SemRep: Generative Code Representation Learning with Code Transformations

Abstract

Code transformation is a foundational capability in the software development process, where its effectiveness relies on constructing a high-quality code representation to characterize the input code semantics and guide the transformation. Existing approaches treat code transformation as an end-to-end learning task, leaving the construction of the representation needed for semantic reasoning implicit in model weights or relying on rigid compiler-level abstractions. We present SemRep, a framework that improves code transformation through generative code representation learning. Our key insight is to employ the semantics-preserving transformations as the intermediate representation, which serves as both a generative mid-training task and the guidance for subsequent instruction-specific code transformations. Across general code editing and optimization tasks (e.g., GPU kernel optimization), SemRep outperforms the extensively finetuned baselines with strictly the same training budget by 6.9% in correctness, 1.1x in performance, 13.9% in generalization, and 6.7% in robustness. With the improved exploration of diverse code transformations, SemRep is particularly amenable to evolutionary search. Combined with an evolutionary coding agent, SemRep finds optimizations that 685B larger-weight baselines fail to discover while achieving the same performance with 25% less inference compute.
Paper Structure (44 sections, 4 equations, 6 figures, 5 tables)

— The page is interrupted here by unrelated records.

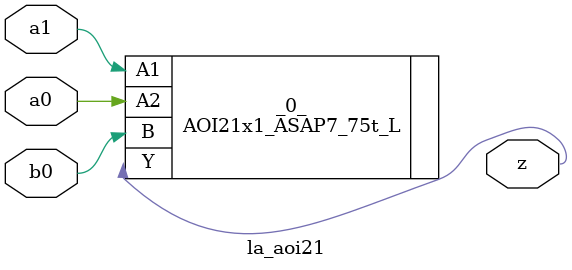
<source format=v>

/* Generated by Yosys 0.44 (git sha1 80ba43d26, g++ 11.4.0-1ubuntu1~22.04 -fPIC -O3) */

(* top =  1  *)
(* src = "inputs/la_aoi21.v:10.1-21.10" *)
module la_aoi21 (
    a0,
    a1,
    b0,
    z
);
  (* src = "inputs/la_aoi21.v:13.12-13.14" *)
  input a0;
  wire a0;
  (* src = "inputs/la_aoi21.v:14.12-14.14" *)
  input a1;
  wire a1;
  (* src = "inputs/la_aoi21.v:15.12-15.14" *)
  input b0;
  wire b0;
  (* src = "inputs/la_aoi21.v:16.12-16.13" *)
  output z;
  wire z;
  AOI21x1_ASAP7_75t_L _0_ (
      .A1(a1),
      .A2(a0),
      .B (b0),
      .Y (z)
  );
endmodule

</source>
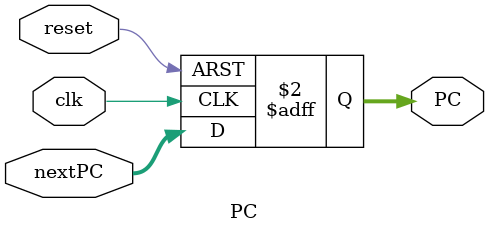
<source format=v>
module PC(
    input wire clk,
    input wire reset,
    input wire [31:0] nextPC, // proxima endereco/instrucao
    output reg [31:0] PC 
);
// logica do clk com reset para que seja reiniciado ou avance para nextPC
    always @(posedge clk or posedge reset) begin
        if (reset) begin // zera o pc em caso de reset
            PC <= 32'b0;
        end else begin // avanca para proximo endereco
            PC <= nextPC;
        end
    end

endmodule
</source>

This paper contains 44 sections, 4 equations, 6 figures, 5 tables.

Figures (6)

  • Figure 1: A concrete example showing how SemRep optimizes CUDA kernels in Kernelbench ouyang2025kernelbench. SemRep first generates a semantically equivalent code that explicitly exposes the computation of MSE loss, and then transforms it into a more efficient implementation that optimizes memory access by replacing separate passes over large arrays with a single pass, where each thread computes its global index, reads inputs into fast registers for local computation, and fuses multiple operators into a single kernel execution. The existing approach attempts to directly optimize MSE but fails on several core operations.
  • Figure 2: SemRep framework. The upper shows how SemRep trains a model to instill semantics understanding through the generative code representation learning. SemRep explicitly encourages diverse semantically equivalent implementations, e.g., both faster and slower code variants, even when editing objectives are not fully satisfied. The total training budget $\mathcal{B}$ is fixed to ensure the fair comparison to those finetuning-only baselines. $\alpha$ modulates the training budget allocated to Stage 1 and Stage 2. The lower figure shows how SemRep performs iterative inference.
  • Figure 3: Scaling the number of parallel samples on KernelBench.
  • Figure 4: An example in EditBench showing how (a) direct transformation and (b) SemRep generate with "run these in parallel".
  • Figure 5: Best results over optimization steps with OpenEvolve for the minimum spanning tree and circle packing problem.